- Material for this task -
-=-=-=-=-

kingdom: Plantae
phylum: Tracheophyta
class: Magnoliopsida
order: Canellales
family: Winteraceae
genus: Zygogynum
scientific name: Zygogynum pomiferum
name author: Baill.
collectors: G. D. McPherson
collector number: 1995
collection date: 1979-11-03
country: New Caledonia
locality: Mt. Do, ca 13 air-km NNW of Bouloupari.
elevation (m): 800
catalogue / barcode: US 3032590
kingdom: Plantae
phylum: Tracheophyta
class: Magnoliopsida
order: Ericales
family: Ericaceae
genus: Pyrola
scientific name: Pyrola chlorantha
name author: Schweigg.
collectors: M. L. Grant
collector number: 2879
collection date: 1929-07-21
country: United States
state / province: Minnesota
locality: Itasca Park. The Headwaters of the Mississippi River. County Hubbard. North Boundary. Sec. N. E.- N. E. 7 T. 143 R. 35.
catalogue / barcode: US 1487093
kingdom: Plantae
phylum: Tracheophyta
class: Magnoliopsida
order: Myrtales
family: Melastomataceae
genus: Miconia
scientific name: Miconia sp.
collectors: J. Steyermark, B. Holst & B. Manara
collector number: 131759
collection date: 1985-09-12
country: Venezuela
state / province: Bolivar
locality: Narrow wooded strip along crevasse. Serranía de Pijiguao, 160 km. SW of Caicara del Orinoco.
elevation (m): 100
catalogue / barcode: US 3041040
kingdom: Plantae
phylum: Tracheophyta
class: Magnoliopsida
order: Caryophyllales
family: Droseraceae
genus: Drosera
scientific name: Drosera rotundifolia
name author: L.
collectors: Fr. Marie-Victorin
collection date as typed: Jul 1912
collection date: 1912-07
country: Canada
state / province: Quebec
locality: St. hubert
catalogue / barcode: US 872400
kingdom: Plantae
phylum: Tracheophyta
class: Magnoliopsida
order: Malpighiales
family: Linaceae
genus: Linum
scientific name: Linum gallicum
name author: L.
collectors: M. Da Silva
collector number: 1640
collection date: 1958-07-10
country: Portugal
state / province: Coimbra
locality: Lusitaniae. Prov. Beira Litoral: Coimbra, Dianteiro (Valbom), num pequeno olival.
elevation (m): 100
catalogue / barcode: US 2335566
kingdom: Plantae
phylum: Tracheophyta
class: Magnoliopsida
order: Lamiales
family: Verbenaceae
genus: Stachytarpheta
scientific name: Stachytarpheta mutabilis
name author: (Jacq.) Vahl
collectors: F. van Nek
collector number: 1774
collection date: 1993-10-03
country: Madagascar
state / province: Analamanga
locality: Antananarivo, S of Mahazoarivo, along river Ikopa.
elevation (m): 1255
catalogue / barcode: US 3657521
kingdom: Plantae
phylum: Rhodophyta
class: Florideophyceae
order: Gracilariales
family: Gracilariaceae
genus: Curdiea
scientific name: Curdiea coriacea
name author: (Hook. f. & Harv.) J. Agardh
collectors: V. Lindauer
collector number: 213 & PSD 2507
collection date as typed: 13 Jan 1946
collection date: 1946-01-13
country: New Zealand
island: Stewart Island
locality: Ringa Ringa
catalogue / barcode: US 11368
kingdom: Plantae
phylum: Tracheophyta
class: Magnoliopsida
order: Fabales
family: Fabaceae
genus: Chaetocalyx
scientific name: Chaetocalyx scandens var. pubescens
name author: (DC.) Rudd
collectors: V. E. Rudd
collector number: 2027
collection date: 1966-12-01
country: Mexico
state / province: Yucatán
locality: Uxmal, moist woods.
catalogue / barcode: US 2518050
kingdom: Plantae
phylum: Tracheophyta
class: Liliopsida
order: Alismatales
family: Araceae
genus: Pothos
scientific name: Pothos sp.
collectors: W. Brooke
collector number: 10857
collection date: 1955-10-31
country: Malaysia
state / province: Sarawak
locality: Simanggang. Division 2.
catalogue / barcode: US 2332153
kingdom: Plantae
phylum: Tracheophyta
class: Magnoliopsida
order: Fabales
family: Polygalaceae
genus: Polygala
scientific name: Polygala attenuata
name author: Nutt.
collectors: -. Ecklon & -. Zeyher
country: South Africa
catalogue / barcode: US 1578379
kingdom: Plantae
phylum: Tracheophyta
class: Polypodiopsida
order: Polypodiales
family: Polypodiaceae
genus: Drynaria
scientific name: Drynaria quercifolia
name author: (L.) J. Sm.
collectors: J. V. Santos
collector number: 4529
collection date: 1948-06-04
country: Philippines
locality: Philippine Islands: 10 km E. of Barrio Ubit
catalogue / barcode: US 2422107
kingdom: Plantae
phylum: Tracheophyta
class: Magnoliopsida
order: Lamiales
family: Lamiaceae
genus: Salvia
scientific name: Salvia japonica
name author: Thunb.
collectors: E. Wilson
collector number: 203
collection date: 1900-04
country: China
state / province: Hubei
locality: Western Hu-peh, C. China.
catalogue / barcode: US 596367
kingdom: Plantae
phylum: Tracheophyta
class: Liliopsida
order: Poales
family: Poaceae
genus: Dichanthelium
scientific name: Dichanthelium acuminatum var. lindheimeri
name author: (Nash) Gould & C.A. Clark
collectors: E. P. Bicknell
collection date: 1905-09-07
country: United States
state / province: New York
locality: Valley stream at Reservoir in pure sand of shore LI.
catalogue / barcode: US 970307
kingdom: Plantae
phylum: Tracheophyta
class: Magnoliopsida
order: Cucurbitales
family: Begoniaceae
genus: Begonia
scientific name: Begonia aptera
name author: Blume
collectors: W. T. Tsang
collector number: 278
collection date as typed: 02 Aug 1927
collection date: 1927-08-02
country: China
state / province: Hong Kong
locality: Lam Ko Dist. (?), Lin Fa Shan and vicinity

-=-=-=-=-

- Problem to work on -
Rewrite every line of the entries above as a JSON list of strings, one string per line, leaving out any blank lines.

- The solution -
[
  "kingdom: Plantae",
  "phylum: Tracheophyta",
  "class: Magnoliopsida",
  "order: Canellales",
  "family: Winteraceae",
  "genus: Zygogynum",
  "scientific name: Zygogynum pomiferum",
  "name author: Baill.",
  "collectors: G. D. McPherson",
  "collector number: 1995",
  "collection date: 1979-11-03",
  "country: New Caledonia",
  "locality: Mt. Do, ca 13 air-km NNW of Bouloupari.",
  "elevation (m): 800",
  "catalogue / barcode: US 3032590",
  "kingdom: Plantae",
  "phylum: Tracheophyta",
  "class: Magnoliopsida",
  "order: Ericales",
  "family: Ericaceae",
  "genus: Pyrola",
  "scientific name: Pyrola chlorantha",
  "name author: Schweigg.",
  "collectors: M. L. Grant",
  "collector number: 2879",
  "collection date: 1929-07-21",
  "country: United States",
  "state / province: Minnesota",
  "locality: Itasca Park. The Headwaters of the Mississippi River. County Hubbard. North Boundary. Sec. N. E.- N. E. 7 T. 143 R. 35.",
  "catalogue / barcode: US 1487093",
  "kingdom: Plantae",
  "phylum: Tracheophyta",
  "class: Magnoliopsida",
  "order: Myrtales",
  "family: Melastomataceae",
  "genus: Miconia",
  "scientific name: Miconia sp.",
  "collectors: J. Steyermark, B. Holst & B. Manara",
  "collector number: 131759",
  "collection date: 1985-09-12",
  "country: Venezuela",
  "state / province: Bolivar",
  "locality: Narrow wooded strip along crevasse. Serranía de Pijiguao, 160 km. SW of Caicara del Orinoco.",
  "elevation (m): 100",
  "catalogue / barcode: US 3041040",
  "kingdom: Plantae",
  "phylum: Tracheophyta",
  "class: Magnoliopsida",
  "order: Caryophyllales",
  "family: Droseraceae",
  "genus: Drosera",
  "scientific name: Drosera rotundifolia",
  "name author: L.",
  "collectors: Fr. Marie-Victorin",
  "collection date as typed: Jul 1912",
  "collection date: 1912-07",
  "country: Canada",
  "state / province: Quebec",
  "locality: St. hubert",
  "catalogue / barcode: US 872400",
  "kingdom: Plantae",
  "phylum: Tracheophyta",
  "class: Magnoliopsida",
  "order: Malpighiales",
  "family: Linaceae",
  "genus: Linum",
  "scientific name: Linum gallicum",
  "name author: L.",
  "collectors: M. Da Silva",
  "collector number: 1640",
  "collection date: 1958-07-10",
  "country: Portugal",
  "state / province: Coimbra",
  "locality: Lusitaniae. Prov. Beira Litoral: Coimbra, Dianteiro (Valbom), num pequeno olival.",
  "elevation (m): 100",
  "catalogue / barcode: US 2335566",
  "kingdom: Plantae",
  "phylum: Tracheophyta",
  "class: Magnoliopsida",
  "order: Lamiales",
  "family: Verbenaceae",
  "genus: Stachytarpheta",
  "scientific name: Stachytarpheta mutabilis",
  "name author: (Jacq.) Vahl",
  "collectors: F. van Nek",
  "collector number: 1774",
  "collection date: 1993-10-03",
  "country: Madagascar",
  "state / province: Analamanga",
  "locality: Antananarivo, S of Mahazoarivo, along river Ikopa.",
  "elevation (m): 1255",
  "catalogue / barcode: US 3657521",
  "kingdom: Plantae",
  "phylum: Rhodophyta",
  "class: Florideophyceae",
  "order: Gracilariales",
  "family: Gracilariaceae",
  "genus: Curdiea",
  "scientific name: Curdiea coriacea",
  "name author: (Hook. f. & Harv.) J. Agardh",
  "collectors: V. Lindauer",
  "collector number: 213 & PSD 2507",
  "collection date as typed: 13 Jan 1946",
  "collection date: 1946-01-13",
  "country: New Zealand",
  "island: Stewart Island",
  "locality: Ringa Ringa",
  "catalogue / barcode: US 11368",
  "kingdom: Plantae",
  "phylum: Tracheophyta",
  "class: Magnoliopsida",
  "order: Fabales",
  "family: Fabaceae",
  "genus: Chaetocalyx",
  "scientific name: Chaetocalyx scandens var. pubescens",
  "name author: (DC.) Rudd",
  "collectors: V. E. Rudd",
  "collector number: 2027",
  "collection date: 1966-12-01",
  "country: Mexico",
  "state / province: Yucatán",
  "locality: Uxmal, moist woods.",
  "catalogue / barcode: US 2518050",
  "kingdom: Plantae",
  "phylum: Tracheophyta",
  "class: Liliopsida",
  "order: Alismatales",
  "family: Araceae",
  "genus: Pothos",
  "scientific name: Pothos sp.",
  "collectors: W. Brooke",
  "collector number: 10857",
  "collection date: 1955-10-31",
  "country: Malaysia",
  "state / province: Sarawak",
  "locality: Simanggang. Division 2.",
  "catalogue / barcode: US 2332153",
  "kingdom: Plantae",
  "phylum: Tracheophyta",
  "class: Magnoliopsida",
  "order: Fabales",
  "family: Polygalaceae",
  "genus: Polygala",
  "scientific name: Polygala attenuata",
  "name author: Nutt.",
  "collectors: -. Ecklon & -. Zeyher",
  "country: South Africa",
  "catalogue / barcode: US 1578379",
  "kingdom: Plantae",
  "phylum: Tracheophyta",
  "class: Polypodiopsida",
  "order: Polypodiales",
  "family: Polypodiaceae",
  "genus: Drynaria",
  "scientific name: Drynaria quercifolia",
  "name author: (L.) J. Sm.",
  "collectors: J. V. Santos",
  "collector number: 4529",
  "collection date: 1948-06-04",
  "country: Philippines",
  "locality: Philippine Islands: 10 km E. of Barrio Ubit",
  "catalogue / barcode: US 2422107",
  "kingdom: Plantae",
  "phylum: Tracheophyta",
  "class: Magnoliopsida",
  "order: Lamiales",
  "family: Lamiaceae",
  "genus: Salvia",
  "scientific name: Salvia japonica",
  "name author: Thunb.",
  "collectors: E. Wilson",
  "collector number: 203",
  "collection date: 1900-04",
  "country: China",
  "state / province: Hubei",
  "locality: Western Hu-peh, C. China.",
  "catalogue / barcode: US 596367",
  "kingdom: Plantae",
  "phylum: Tracheophyta",
  "class: Liliopsida",
  "order: Poales",
  "family: Poaceae",
  "genus: Dichanthelium",
  "scientific name: Dichanthelium acuminatum var. lindheimeri",
  "name author: (Nash) Gould & C.A. Clark",
  "collectors: E. P. Bicknell",
  "collection date: 1905-09-07",
  "country: United States",
  "state / province: New York",
  "locality: Valley stream at Reservoir in pure sand of shore LI.",
  "catalogue / barcode: US 970307",
  "kingdom: Plantae",
  "phylum: Tracheophyta",
  "class: Magnoliopsida",
  "order: Cucurbitales",
  "family: Begoniaceae",
  "genus: Begonia",
  "scientific name: Begonia aptera",
  "name author: Blume",
  "collectors: W. T. Tsang",
  "collector number: 278",
  "collection date as typed: 02 Aug 1927",
  "collection date: 1927-08-02",
  "country: China",
  "state / province: Hong Kong",
  "locality: Lam Ko Dist. (?), Lin Fa Shan and vicinity"
]